Parameter clientToken : A unique identifier that represents a client request. The request is idempotent, which ensures that an API request completes only once. When users send a request, Amazon GameLift Streams automatically populates this field.

Parameter defaultApplicationIdentifier : The unique identifier of the Amazon GameLift Streams application that you want to set as the default application in a stream group. The application that you specify must be in READY status. The default application is pre-cached on always-on compute resources, reducing stream startup times. Other applications are automatically cached as needed.

If you do not link an application when you create a stream group, you will need to link one later, before you can start streaming, using AssociateApplications.

This value is an Amazon Resource Name (ARN) or ID that uniquely identifies the application resource. Example ARN: arn:aws:gameliftstreams:us-west-2:111122223333:application/a-9ZY8X7Wv6. Example ID: a-9ZY8X7Wv6.

Parameter locationConfigurations : A set of one or more locations and the streaming capacity for each location.

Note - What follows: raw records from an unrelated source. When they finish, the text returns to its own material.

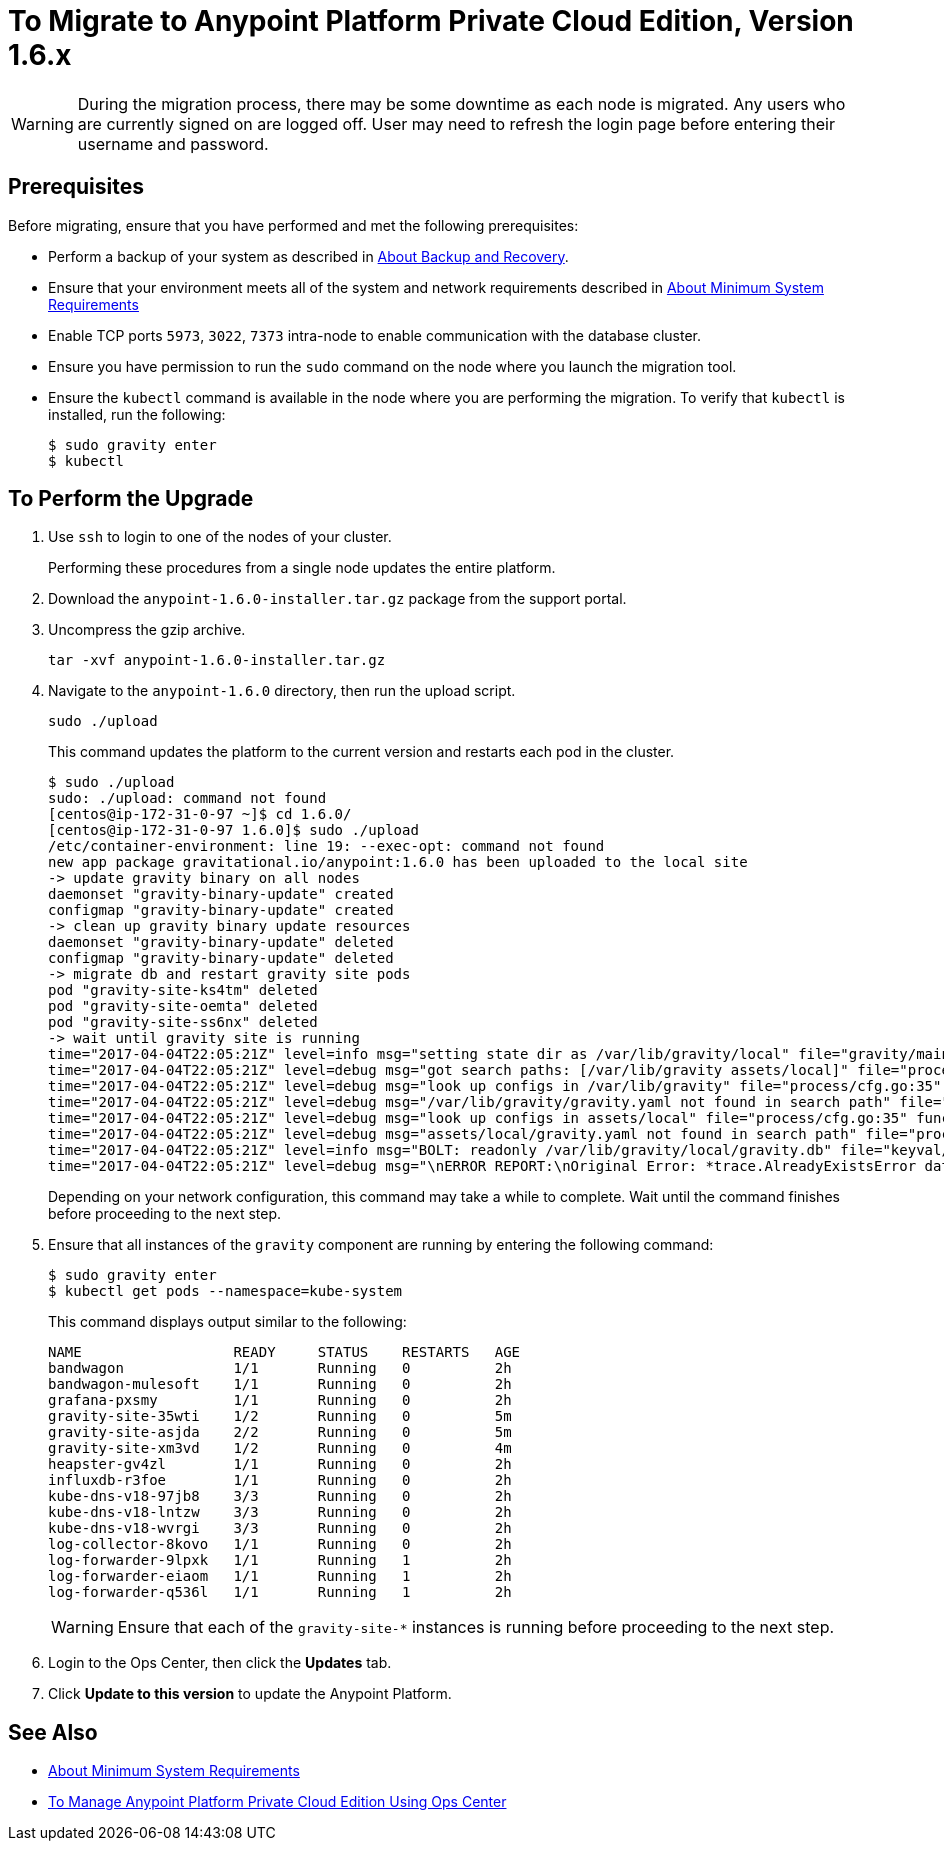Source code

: = To Migrate to Anypoint Platform Private Cloud Edition, Version 1.6.x

[WARNING]
During the migration process, there may be some downtime as each node is migrated. Any users who are currently signed on are logged off. User may need to refresh the login page before entering their username and password.

== Prerequisites

Before migrating, ensure that you have performed and met the following prerequisites:

* Perform a backup of your system as described in link:backup-and-disaster-recovery[About Backup and Recovery].

* Ensure that your environment meets all of the system and network requirements described in link:system-requirements[About Minimum System Requirements]

* Enable TCP ports `5973`, `3022`, `7373` intra-node to enable communication with the database cluster.

* Ensure you have permission to run the `sudo` command on the node where you launch the migration tool.

* Ensure the `kubectl` command is available in the node where you are performing the migration. To verify that `kubectl` is installed, run the following:
+
----
$ sudo gravity enter
$ kubectl
----

== To Perform the Upgrade

1. Use `ssh` to login to one of the nodes of your cluster.
+
Performing these procedures from a single node updates the entire platform.

1. Download the `anypoint-1.6.0-installer.tar.gz` package from the support portal.

1. Uncompress the gzip archive.
+
----
tar -xvf anypoint-1.6.0-installer.tar.gz
----

1. Navigate to the `anypoint-1.6.0` directory, then run the upload script.
+
----
sudo ./upload
----
+
This command updates the platform to the current version and restarts each pod in the cluster.
+
----
$ sudo ./upload
sudo: ./upload: command not found
[centos@ip-172-31-0-97 ~]$ cd 1.6.0/
[centos@ip-172-31-0-97 1.6.0]$ sudo ./upload
/etc/container-environment: line 19: --exec-opt: command not found
new app package gravitational.io/anypoint:1.6.0 has been uploaded to the local site
-> update gravity binary on all nodes
daemonset "gravity-binary-update" created
configmap "gravity-binary-update" created
-> clean up gravity binary update resources
daemonset "gravity-binary-update" deleted
configmap "gravity-binary-update" deleted
-> migrate db and restart gravity site pods
pod "gravity-site-ks4tm" deleted
pod "gravity-site-oemta" deleted
pod "gravity-site-ss6nx" deleted
-> wait until gravity site is running
time="2017-04-04T22:05:21Z" level=info msg="setting state dir as /var/lib/gravity/local" file="gravity/main.go:1209" func=main.newLocalEnvironment 
time="2017-04-04T22:05:21Z" level=debug msg="got search paths: [/var/lib/gravity assets/local]" file="process/cfg.go:25" func=process.ReadConfig 
time="2017-04-04T22:05:21Z" level=debug msg="look up configs in /var/lib/gravity" file="process/cfg.go:35" func=process.ReadConfig 
time="2017-04-04T22:05:21Z" level=debug msg="/var/lib/gravity/gravity.yaml not found in search path" file="process/cfg.go:32" func=process.ReadConfig 
time="2017-04-04T22:05:21Z" level=debug msg="look up configs in assets/local" file="process/cfg.go:35" func=process.ReadConfig 
time="2017-04-04T22:05:21Z" level=debug msg="assets/local/gravity.yaml not found in search path" file="process/cfg.go:32" func=process.ReadConfig 
time="2017-04-04T22:05:21Z" level=info msg="BOLT: readonly /var/lib/gravity/local/gravity.db" file="keyval/bolt.go:122" func=keyval.newBolt 
time="2017-04-04T22:05:21Z" level=debug msg="\nERROR REPORT:\nOriginal Error: *trace.AlreadyExistsError database is already using new system account\nStack Trace:\n\t/gopath/src/github.com/gravitational/gravity/tool/gravity/migratetools.go:62 main.newMigrator\n\t/gopath/src/github.com/gravitational/gravity/tool/gravity/migratetools.go:17 main.migrate\n\t/gopath/src/github.com/gravitational/gravity/tool/gravity/main.go:858 main.run\n\t/gopath/src/github.com/gravitational/gravity/tool/gravity/main.go:55 main.main\n\t/go/src/runtime/proc.go:192 runtime.main\n\t/go/src/runtime/asm_amd64.s:2087 runtime.goexit\nUser Message: database is already using new system account\n" file="gravity/migratetools.go:21" func=main.migrate 
----
+
Depending on your network configuration, this command may take a while to complete. Wait until the command finishes before proceeding to the next step.

1. Ensure that all instances of the `gravity` component are running by entering the following command:
+
----
$ sudo gravity enter
$ kubectl get pods --namespace=kube-system
----
+
This command displays output similar to the following:
+
----
NAME                  READY     STATUS    RESTARTS   AGE
bandwagon             1/1       Running   0          2h
bandwagon-mulesoft    1/1       Running   0          2h
grafana-pxsmy         1/1       Running   0          2h
gravity-site-35wti    1/2       Running   0          5m
gravity-site-asjda    2/2       Running   0          5m
gravity-site-xm3vd    1/2       Running   0          4m
heapster-gv4zl        1/1       Running   0          2h
influxdb-r3foe        1/1       Running   0          2h
kube-dns-v18-97jb8    3/3       Running   0          2h
kube-dns-v18-lntzw    3/3       Running   0          2h
kube-dns-v18-wvrgi    3/3       Running   0          2h
log-collector-8kovo   1/1       Running   0          2h
log-forwarder-9lpxk   1/1       Running   1          2h
log-forwarder-eiaom   1/1       Running   1          2h
log-forwarder-q536l   1/1       Running   1          2h
----
+
[WARNING]
Ensure that each of the `gravity-site-*` instances is running before proceeding to the next step.

1. Login to the Ops Center, then click the **Updates** tab.

1. Click **Update to this version** to update the Anypoint Platform.

== See Also

* link:system-requirements[About Minimum System Requirements]
* link:managing-via-the-ops-center[To Manage Anypoint Platform Private Cloud Edition Using Ops Center]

Parameter tags : A list of labels to assign to the new stream group resource. Tags are developer-defined key-value pairs. Tagging Amazon Web Services resources is useful for resource management, access management and cost allocation. See Tagging Amazon Web Services Resources in the Amazon Web Services General Reference. You can use TagResource to add tags, UntagResource to remove tags, and ListTagsForResource to view tags on existing resources.

Implementation

Future<CreateStreamGroupOutput> createStreamGroup({
  required String description,
  required StreamClass streamClass,
  String? clientToken,
  String? defaultApplicationIdentifier,
  List<LocationConfiguration>? locationConfigurations,
  Map<String, String>? tags,
}) async {
  final $payload = <String, dynamic>{
    'Description': description,
    'StreamClass': streamClass.value,
    'ClientToken': clientToken ?? _s.generateIdempotencyToken(),
    if (defaultApplicationIdentifier != null)
      'DefaultApplicationIdentifier': defaultApplicationIdentifier,
    if (locationConfigurations != null)
      'LocationConfigurations': locationConfigurations,
    if (tags != null) 'Tags': tags,
  };
  final response = await _protocol.send(
    payload: $payload,
    method: 'POST',
    requestUri: '/streamgroups',
    exceptionFnMap: _exceptionFns,
  );
  return CreateStreamGroupOutput.fromJson(response);
}